Sorghum plant.  Source:

Sorghum plant. Source:

And I can’t go on without mentioning Belgium. I absolutely love most Belgian beers, they are simply beautifully crafted beverages. Using candy sugar or spices and herbs can result a really unique and refreshing beer. Clearly, the laws of a beer in Belgium are looser than those down the road in Deutschland and even further down the road (or ocean…) in Australia. Unlike the Australia beer laws, it is allowed in Belgium to add artificial sweeteners to beer, which I’m not a great fan of, but each to their own. Of course there are also natural additives like caragennan or use of copper finings during processing to improve beer quality and wood chips and barrels to add unique flavour profiles.

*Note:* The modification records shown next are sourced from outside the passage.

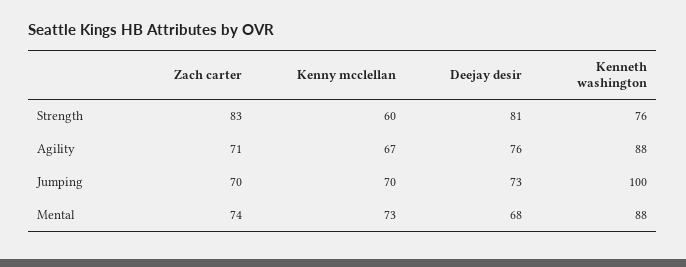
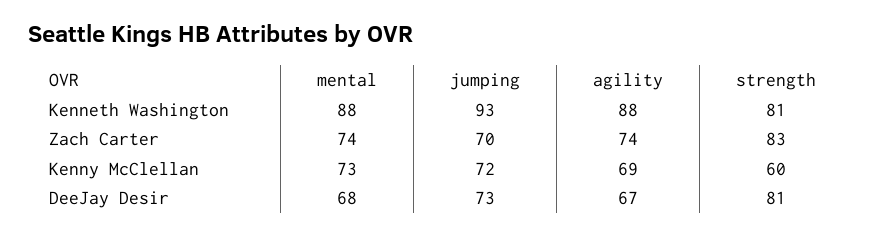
  {
    "Zach carter": {
      "Strength": 83,
-     "Agility": 71,
+     "Agility": 74,
      "Jumping": 70,
      "Mental": 74
    },
    "Kenny mcclellan": {
      "Strength": 60,
-     "Agility": 67,
+     "Agility": 69,
-     "Jumping": 70,
+     "Jumping": 72,
      "Mental": 73
    },
    "Deejay desir": {
      "Strength": 81,
-     "Agility": 76,
+     "Agility": 67,
      "Jumping": 73,
      "Mental": 68
    },
    "Kenneth washington": {
-     "Strength": 76,
+     "Strength": 81,
      "Agility": 88,
-     "Jumping": 100,
+     "Jumping": 93,
      "Mental": 88
    }
  }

In Sweden, where alcohol is considered to be a serious problem to society, particularly in the northern parts of the country where darkness befalls the inhabitants for most of winter, and so the choice of availability and style is highly regulated by the Swedish government. When I was living in Luleå, I was introduced to “Systembolaget” the government run bottle shop… the ONLY bottleshop chain in Sweden. Systembolaget was only open during very specific office hours Monday to Friday, a few hours on Saturday and closed on Sundays so you had to be organised if you wanted to drink anything at home over the weekend. In Luleå we had the luxury of browsing in the shop and choosing our own products… you may laugh but in other cities, you were given a catalogue to choose from and somebody went to get your order from out the back… a bit like checking out a book at the State Library of Victoria. Everybody had their ID checked, even 90 year old pensioners. All of the Swedes I knew would drive to the border of Finland to a town famous for a large IKEA store and buy a car load of alcohol once a month to bring home because “alcohol here is too expensive!” I wasn’t so concerned as the Belgian beers were still three or four dollars cheaper than in Australia!

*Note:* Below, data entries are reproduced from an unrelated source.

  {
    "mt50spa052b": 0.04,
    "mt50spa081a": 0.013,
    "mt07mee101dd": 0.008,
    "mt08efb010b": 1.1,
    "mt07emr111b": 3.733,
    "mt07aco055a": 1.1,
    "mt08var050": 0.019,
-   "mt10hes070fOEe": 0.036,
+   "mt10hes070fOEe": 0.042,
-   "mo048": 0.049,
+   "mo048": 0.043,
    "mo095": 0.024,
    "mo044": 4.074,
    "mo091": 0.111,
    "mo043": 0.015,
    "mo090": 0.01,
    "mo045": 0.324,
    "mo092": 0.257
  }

In America, beer taxes do not increase as the alcohol content increases, making it an easy decision for a small microbrewer to make an Imperial Stout or a Strong Ale bordering on 15% ABV. And then there’s that question – what is CRAFT beer? Well we can certainly state what is a craft brewery according to the Brewer’s Association of America:

In America, according to the Brewers Association (, a craft brewery is defined as "small, independent and traditional", where "small" is expressed to be "annual production of 6 million barrels of beer or less" and "independent" means at least 75% of the brewery is owned/managed by a craft brewer, and "traditional" constitutes that the beer’s volume contains at least 50% "traditional or innovative" ingredients… whilst ‘traditional’ and ‘innovative’ may not be mutually exclusive, they do seem to be antonymous to one another but maybe that’s just me… 6 million barrels seems like a lot of beer to me, but then again the amount of beer spilled down the drain on the packaging line at a big commercial brewery is more than I brew in a year!

No use crying over spilt beer... l Source:

No use crying over spilt beer... lSource:

At the end of the day, despite the obvious science behind the brewing process, the head brewer is like an artist, creating their own unique work of art using a wide variety colours in their pallet (or flavours in their palate… see what I did there?? Ha!). You can be an excellent technical brewer by understanding the science behind the catalysis of enzymes and flocculation patterns of different yeasts, but to produce a truly beautiful, unique and memorable beer, you must have a certain level of creativity and natural flair for recipe development. Any beer can be measured in metric terms, but a great beer is loved and remembered by you because it stands out from the rest in your palate’s opinion. Deliciousness is in the taste buds of the drinker!